Tuesday, May 15, 2012

"Tuesday's with Dorie" - Pecan Sticky Buns


Pecan Sticky Buns
(Bread Machine Recipe)

I have tried today's recipe several times and just like in the past... it just really doesn't work for me, so I thought I would share our favorite. I am very heavy handed in my kneading, therefore I use the bread machine recipe to help cut down on the handling time.

 Ingredients
* 1 1/4 cups milk
* 1 teaspoon vanilla extract
* 3 tablespoons butter
* 3 cups all-purpose flour
* 3 tablespoons sugar
* 1 1/4 teaspoons salt
* 2 teaspoons instant yeast
* 3/4 cup brown sugar
* 1 tablespoon cinnamon
* 6 tablespoons butter
* 1/3 cup butter
* 1 cup brown sugar
* 1/4 cup light corn syrup
* 1 cup pecans, chopped

1. Place the flour, white sugar, salt, yeast, milk, vanilla, and 3 tablespoons of butter into your bread machine as directed in your user's manual. Program it for the "Dough" cycle.
2. While the dough is mixing, prepare the filling by mixing the 3/4 cup brown sugar and cinnamon together. Let the 6 tablespoons of butter come to room temperature.
3. Grease the bottom and sides of a 13"x9" baking pan.
4. When the dough cycle is nearly finished, make the caramel topping by combining the 1/3 cup butter, 1 cup brown sugar, and corn syrup in a small pan over moderate heat. Heat and stir just until the syrup is dissolved, then pour it into the baking pan and spread it out. Sprinkle the chopped pecans over the caramel.
5. When the dough cycle ends, remove the dough and place on a lightly floured surface. Roll it out to make a 12" by 15" rectangle.
6. Spread the softened butter across the dough, leaving a 1-inch border on all sides. Sprinkle the cinnamon mixture over the butter.
7. Roll up the dough like a jelly roll, lengthwise.
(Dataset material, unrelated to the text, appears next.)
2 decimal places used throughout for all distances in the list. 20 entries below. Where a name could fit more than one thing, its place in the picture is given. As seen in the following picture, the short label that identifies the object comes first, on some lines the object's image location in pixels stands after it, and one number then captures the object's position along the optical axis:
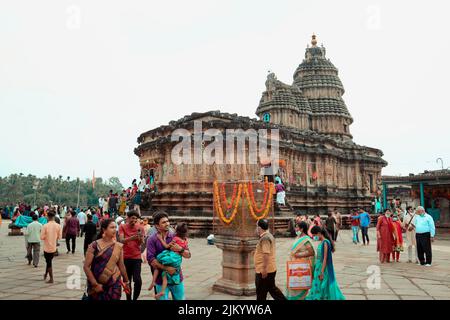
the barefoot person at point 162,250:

Pinch the seam closed.
8. Cut the dough into 1 1/2" sections and place them in the baking pan, close together, with the spiral cut down.
9. Cover the buns tightly with plastic wrap and refrigerate overnight.
10. In the morning, take the pan out of the refrigreator while you preheat the oven to 350 degrees.
11. After the dough has been out of the refrigerator about 20-30 minutes, bake at 350 degrees for about 30-35 minutes, or until buns are nicely browned on top.
12. Remove from the oven, then place a wire rack on top the pan. Place another baking sheet or pan over that. While firmly holding these three together, flip the buns over, being careful not to let the hot caramel drip on you.
13. Let the buns cool 20-30 minutes before serving.

NOTE: If you prefer to bake them right away, let the buns rise at room temperature, lightly covered with plastic wrap, about 45 minutes or until they are puffy and the tops are about as high as the pan itself.